20 février 2011

Par Karim Boukhari

L’homme de l’année ? Ce n’est pas Mohammed VI, qui a renforcé les traits d’une monarchie exécutive là où il aurait pu appuyer sur le bouton monarchie parlementaire. C’est une affaire de bon sens, nous quittons une année exceptionnelle et le bilan royal ne l’est pas. Il présente des plus et des moins (lire dossier p. 18) et, dans l’ensemble, les réalisations ont été très inférieures aux attentes. Mohammed VI a soigné son image à l’extérieur, ce que les seules (et trop timides) avancées démocratiques ne sauraient justifier. Et il ne s’est pas fini de poser problème à tout esprit rationnel.
L’homme de l’année ne s’appelle pas, non plus, Abdelilah Benkirane, tout heureux de récupérer le précieux strapontin de Chef du gouvernement. Le leader islamiste a peut-être la chance du débutant, j’espère qu’il aura la lucidité du vainqueur : ce n’est pas tant sa force intrinsèque qu’un concours de circonstances favorables qui l’a porté tout en haut.
Aussi puissants soient-ils, le chef de l’Etat et celui du gouvernement n’ont pas dicté le tempo de l’année. Ils n’ont pas eu ce privilège du moment qu’ils ont été mus par une force nouvelle, très supérieure, qui les a poussés dans le dos. Cette force s’appelle le 20 février, et il n’y a besoin d’aucun sondage pour le dire : l’homme de l’année s’appelle le 20 février. Cette date a remis le peuple, la rue, la jeunesse au départ de toutes les actions. Elle a réellement mené la danse et agi comme un acteur majeur, commandant au chef de l’Etat la plupart de ses actes, offrant au chef des islamistes une consécration inespérée, redéfinissant tant les équilibres politiques que les enjeux de société.

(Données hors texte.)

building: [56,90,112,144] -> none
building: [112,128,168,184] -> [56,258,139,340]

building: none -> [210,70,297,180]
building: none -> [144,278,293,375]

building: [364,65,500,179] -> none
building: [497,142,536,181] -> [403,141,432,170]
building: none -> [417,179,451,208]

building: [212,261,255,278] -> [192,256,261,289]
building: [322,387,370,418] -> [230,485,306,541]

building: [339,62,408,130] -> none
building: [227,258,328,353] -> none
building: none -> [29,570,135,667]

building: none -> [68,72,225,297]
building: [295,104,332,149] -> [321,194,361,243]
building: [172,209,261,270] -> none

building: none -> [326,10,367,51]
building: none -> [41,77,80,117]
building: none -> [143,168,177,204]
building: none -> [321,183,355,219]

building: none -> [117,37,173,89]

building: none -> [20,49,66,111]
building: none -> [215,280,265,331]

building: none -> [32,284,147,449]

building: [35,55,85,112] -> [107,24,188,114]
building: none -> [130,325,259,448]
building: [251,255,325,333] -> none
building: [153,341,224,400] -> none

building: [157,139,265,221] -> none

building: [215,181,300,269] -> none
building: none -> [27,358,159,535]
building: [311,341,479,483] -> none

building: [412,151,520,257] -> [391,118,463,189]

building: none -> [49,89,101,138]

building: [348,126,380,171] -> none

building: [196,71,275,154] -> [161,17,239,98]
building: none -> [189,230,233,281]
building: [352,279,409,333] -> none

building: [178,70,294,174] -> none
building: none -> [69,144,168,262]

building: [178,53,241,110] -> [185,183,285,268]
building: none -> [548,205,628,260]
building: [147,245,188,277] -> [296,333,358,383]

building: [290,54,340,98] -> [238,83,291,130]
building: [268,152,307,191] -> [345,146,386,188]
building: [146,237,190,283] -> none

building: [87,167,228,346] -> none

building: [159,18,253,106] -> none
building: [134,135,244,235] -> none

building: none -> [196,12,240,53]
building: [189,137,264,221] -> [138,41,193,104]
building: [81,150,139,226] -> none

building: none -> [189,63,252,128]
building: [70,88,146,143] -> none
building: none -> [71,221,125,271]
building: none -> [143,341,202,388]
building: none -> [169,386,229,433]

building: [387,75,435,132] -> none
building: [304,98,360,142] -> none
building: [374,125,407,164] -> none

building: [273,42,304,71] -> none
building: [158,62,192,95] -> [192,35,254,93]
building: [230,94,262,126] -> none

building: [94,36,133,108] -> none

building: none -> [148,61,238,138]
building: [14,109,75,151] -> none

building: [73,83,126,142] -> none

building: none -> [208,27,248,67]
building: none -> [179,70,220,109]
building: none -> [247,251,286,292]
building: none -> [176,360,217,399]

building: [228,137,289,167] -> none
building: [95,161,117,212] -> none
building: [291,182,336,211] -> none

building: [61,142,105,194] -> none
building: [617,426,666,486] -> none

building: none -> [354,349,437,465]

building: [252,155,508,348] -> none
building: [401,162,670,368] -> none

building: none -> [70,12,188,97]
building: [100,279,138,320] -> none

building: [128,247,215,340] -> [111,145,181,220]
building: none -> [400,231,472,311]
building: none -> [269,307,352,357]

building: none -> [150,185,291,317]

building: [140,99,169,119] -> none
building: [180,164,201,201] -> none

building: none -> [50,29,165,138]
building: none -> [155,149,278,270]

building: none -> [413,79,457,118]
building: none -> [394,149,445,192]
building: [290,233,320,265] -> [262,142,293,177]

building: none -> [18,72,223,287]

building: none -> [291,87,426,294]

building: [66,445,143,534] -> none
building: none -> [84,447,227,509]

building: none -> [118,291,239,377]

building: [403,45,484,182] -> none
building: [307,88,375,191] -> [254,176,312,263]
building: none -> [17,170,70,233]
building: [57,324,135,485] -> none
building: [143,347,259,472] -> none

Si le 20 février a dessiné les traits de l’année 2011, pourra-t-il le faire en 2012 ? Oui. Le Mouvement né ce jour-là aura un an de plus, donc plus de coffre et les idées plus claires. Ses leaders seront affermis et leur mode d’action aguerri. Le M20 vient, en plus, de recevoir un cadeau involontaire mais précieux : le retrait de la Jamaâ Al Adl Wal Ihsane. C’est d’ailleurs la principale actualité de la semaine : les hommes de Cheikh Yassine quittent le M20. Sans verser dans la théorie du complot (un deal secret pour “tuer” le M20 et légaliser en contrepartie la Jamaâ), je crois qu’ils l’ont fait pour deux raisons principales. La première est l’arrivée du PJD aux affaires et le risque d’affrontement entre “frères”, toujours préjudiciable pour le peuple islamiste. La deuxième est leur désir de faire cavalier seul, probablement en parti politique dès la mort du vieux Cheikh Yassine. Peut-être aussi sentent-ils que c’est le moment, pour eux, d’opérer à visage découvert, sans la couverture d’une jeunesse rebelle à leur discours passéiste.
Même s’il risque, dans un premier temps, de dégarnir les rangs du M20 et d’en affaiblir la logistique, le retrait de la Jamaâ offre plusieurs avantages. Il promet un repositionnement plus à gauche et plus progressiste du M20. Cette clarification est la bienvenue. Dans un pays qui vient de voter islamiste, le M20 a la possibilité de devenir un recours, une alternative, une valeur refuge. Il aura ce bonus de “sympathie” qui peut attirer la “foule” des démocrates, au-delà de leurs différenciations politiques. Il pourra même séduire de nouveau Monsieur et Madame tout le monde, toutes ces familles moyennes qui n’ont pas hésité à marcher par dizaines de milliers, le 20 février et plus encore le 20 mars.
C’est sur cette note optimiste que je vous souhaite, au nom de toute l’équipe TelQuel, une bonne fin d’année. Et merci… 2011, cette formidable année dont nous retiendrons davantage les espoirs soulevés que les déceptions accumulées.